The discussion, which was held as part of “conservative awareness month,” featured Brady and Harvard Law School constitutional law professor Richard D. Parker.
“Our goal,” said Brady, “is not to hammer miscreants who burn flags but to hammer the Supreme Court. They are the miscreants in this case.”
The Supreme Court has in the past—most notably in Texas v. Johnson in 1989—upheld flag-burning as free speech protected under the first amendment.
“The Johnson decision itself was an accident of circumstances,” Parker said.
He asked the audience of thirty-one, “Why should those nine of them in their phony black robes be making Constitutional law, instead of the people?”
Brady emphasized that a majority of the American people, and not the Supreme Court, should decide the constitutionality of flag-burning.
“The majority makes the laws,” he said, “and we all obey or else... Do such laws force patriotism? Yes, thank God, they do.”
Brady and Parker also pinpointed an intellectual elite as achief barrier in the passage of the amendment.
Adam S. Levine ’05, who also attended the meeting, objected to the speakers’ portrayal of the Supreme Court and said he thought it was dangerous to call any free expression unpatriotic.
“By historical precedent, the Court is made up of learned people,” he said. “The Court is needed to protect the opinions of the minority.”

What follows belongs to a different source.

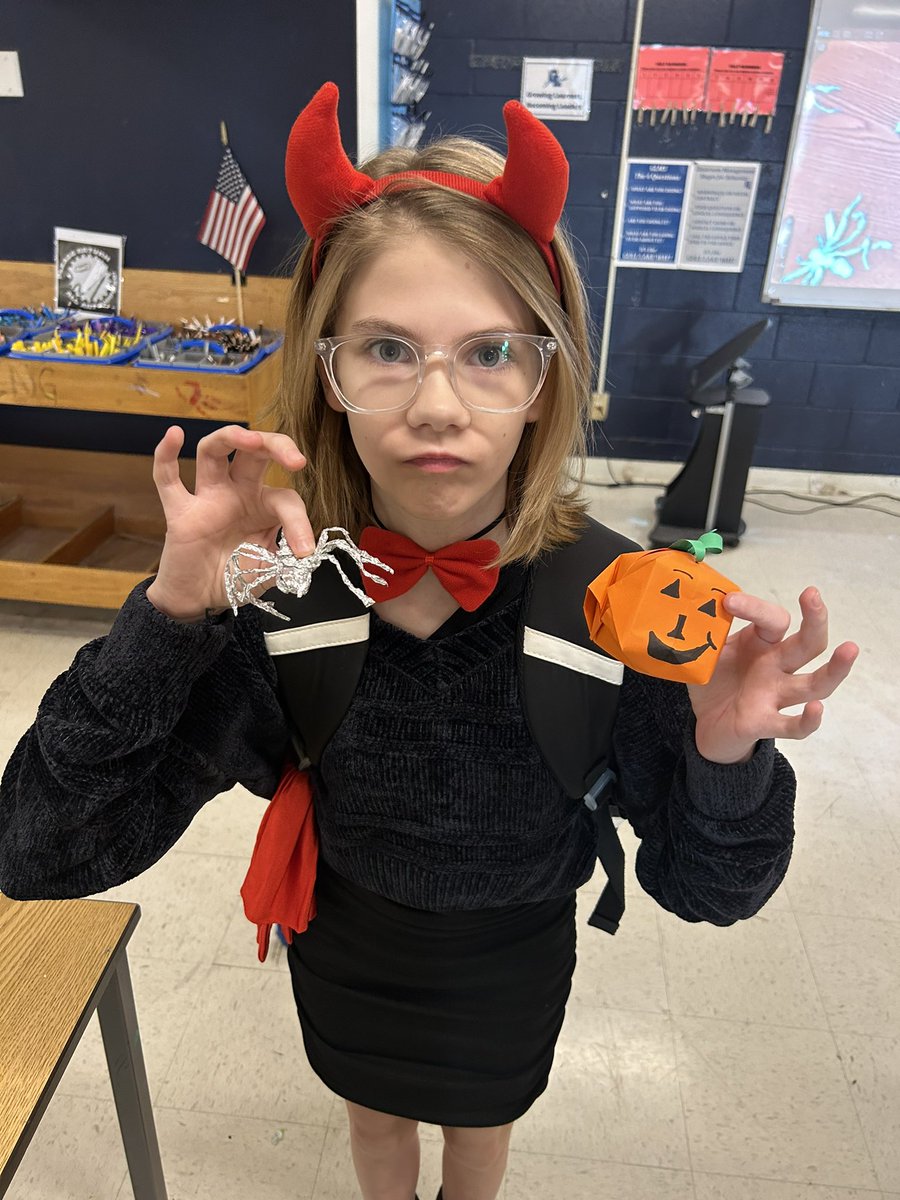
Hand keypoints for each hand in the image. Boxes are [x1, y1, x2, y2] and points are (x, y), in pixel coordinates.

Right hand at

Harvard Republican Club president Robert R. Porter ’02 said the objective of conservative awareness month was to raise issues traditionally sidelined at Harvard.
He said he hoped Parker and Brady could help with that agenda.
“We are here because we love the American flag... because we respect it and the values it represents,” said Rebekkah J. Ryan ’03, chair of the Republican Club’s Activities Committee.
Brady also advocated the return of the Reserve Officers Training Corps (ROTC) to the Harvard campus.
“I think the University’s out of line... and that’s just a fact, if they discriminate against the military,” he said.